KPMG’s first Global AI Pulse report suggests the enterprise AI story is shifting from deployment to orchestration. KPMG surveyed 2,110 C-suite and senior business leaders at organizations with at least $100 million in annual revenue.
The survey ran from Feb. 19 to March 17 across 20 countries, territories and jurisdictions. It found that 95% of organizations now have an AI strategy and plan to invest an average of $186 million over the next 12 months. Yet only 8% said they had established return on investment, even though 64% reported meaningful business value.
The consulting firm says maturity is advancing, but that is not consistently translating into enterprise outcomes. 39% of organizations are now scaling AI or driving adoption across the enterprise, while 54% remain in research, experimentation or strategic planning.
Within that spread, about 11% qualify as “AI leaders,” a group KPMG defines as organizations in the top two maturity stages and the top three categories of agent deployment.
Agents are deploying faster than they’re coordinating
The report adds 22% of organizations are still exploring AI agents, 17% are piloting them, 14% are deploying them and 18% are scaling them across multiple functions.
Another 17% are developing or implementing multi-agent systems, but only 9% have reached orchestration across workflows. Even when KPMG combines multi-agent work with broader coordination capabilities, the share rises only to 26%, leaving most organizations short of enterprise-wide orchestration.
Where agents are already embedded
Agents are already widely used across core functions. KPMG said agentic AI is already embedded in technology or IT at 66% of organizations, in operations at 55% and in marketing and sales at 43%.
More than half of respondents using agents said they are automating workflows that span multiple functions, while 41% said agents provide shared knowledge environments and 40% said they support joint decision-making across teams.
The report says that combination points to broader use of AI across the enterprise, but not yet to consistent coordination across it.
What’s blocking strategy from becoming outcomes
The firm identifies several barriers to meeting AI strategy goals. It lists data privacy and cybersecurity at 42% each, data quality at 34%, regulatory uncertainty at 31% and gaps in risk management and governance at 24% as barriers to meeting AI strategy goals. It also says 75% of executives express broader concern about AI-related risk and security.
Looking ahead 12 months, respondents ranked risk management as their top challenge at 43%, followed by data quality at 36%, measurable ROI at 32%, employee adoption at 31% and integration with other emerging technologies at 27%.
How leaders differ from the rest
The leader and non-leader split is clearer in KPMG’s detailed findings. AI leaders are more likely than non-leaders to prioritize revenue growth through new products, services and AI-enabled experiences, 33% to 28%, and they place more weight on human-AI collaboration, governance and trust and security.
Non-leaders, by contrast, are more likely to prioritize cost reduction, 32% to 25%. AI leaders also report much greater confidence than non-leaders in measuring AI’s effect on revenue, profitability, decision-making and risk: 48% versus 27% on revenue, 50% versus 28% on profitability, 49% versus 32% on decision-making and 45% versus 25% on risk.

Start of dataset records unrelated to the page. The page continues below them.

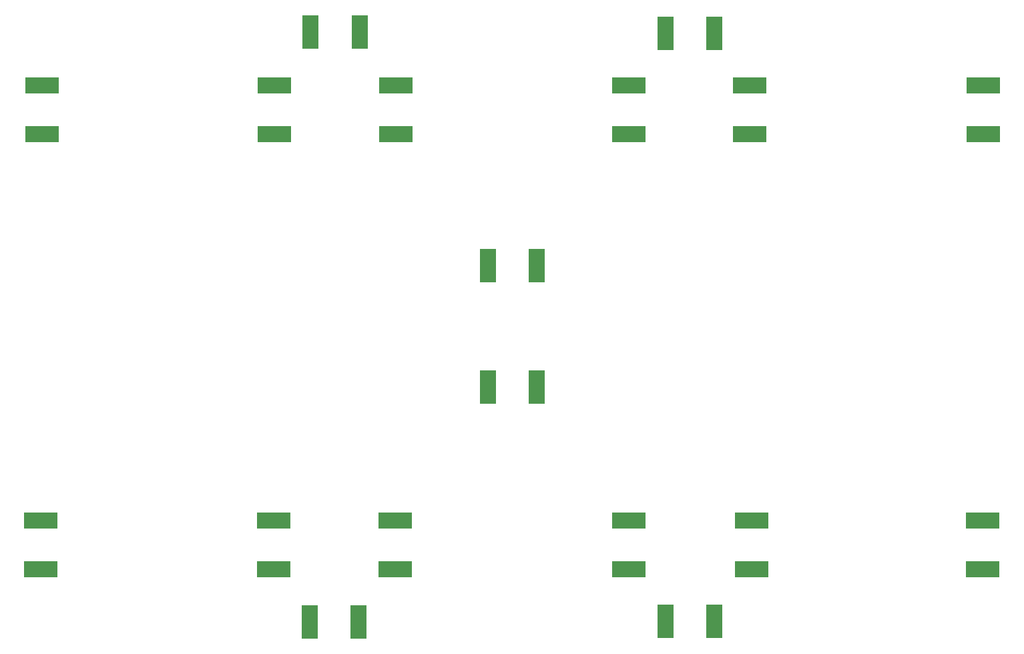
<source format=gbr>
%FSTAX44Y44*%
%MOMM*%
%SFA1B1*%

%IPPOS*%
%ADD14R,4.199992X1.999996*%
%ADD21R,1.999996X4.199992*%
%LNradar_1ghz_paste_bot-1*%
%LPD*%
G54D14*
X00321999Y-00706999D03*
Y-00644999D03*
X00027999Y-00092999D03*
Y-00154999D03*
X00322999D03*
Y-00092999D03*
X00026999Y-00706999D03*
Y-00644999D03*
X00772999Y-00092999D03*
Y-00154999D03*
X01220999Y-00644999D03*
Y-00706999D03*
X00925999Y-00154999D03*
Y-00092999D03*
X00772999Y-00644999D03*
Y-00706999D03*
X00927999D03*
Y-00644999D03*
X01221999Y-00092999D03*
Y-00154999D03*
X00475999Y-00706999D03*
Y-00644999D03*
X00476999Y-00154999D03*
Y-00092999D03*
G54D21*
X00655999Y-00475999D03*
X00593999D03*
X00818999Y-00772999D03*
X00880999D03*
X00367999Y-00773999D03*
X00429999D03*
X00818999Y-00026999D03*
X00880999D03*
X00368999Y-00025999D03*
X00430999D03*
X00655999Y-00321999D03*
X00593999D03*
M02*
</source>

That difference runs through governance and oversight as well. KPMG said AI leaders invest more heavily in infrastructure, security and risk and compliance, and report stronger board coverage of AI topics, 89% to 76%, deeper board-level AI expertise, 45% to 20%, and greater governance readiness, 81% to 63%.
The same report says organizations confident in their AI talent pipeline are nearly four times as likely to report meaningful business outcomes, 77% to 20%, suggesting workforce readiness is closely associated with performance rather than adoption alone.
Regional splits and ecosystem gaps
Regional differences add another layer. KPMG said the Americas lead in enterprise-scale deployment at 35%, compared with 22% in EMEA and 23% in ASPAC.
It also found different operating assumptions around human and AI control, with 41% of organizations in the Americas expecting humans to manage and direct AI agents, while 38% in ASPAC expect AI agents to take lead roles in managing projects.
The report says only 12% of organizations are prioritizing external AI ecosystems, a figure KPMG links to limited coordination across partners, platforms and third-party capabilities. The result is a narrower and more concrete enterprise question than whether companies are using AI: whether they can organize data, governance, workforce capability and decision-making well enough to run it as a system.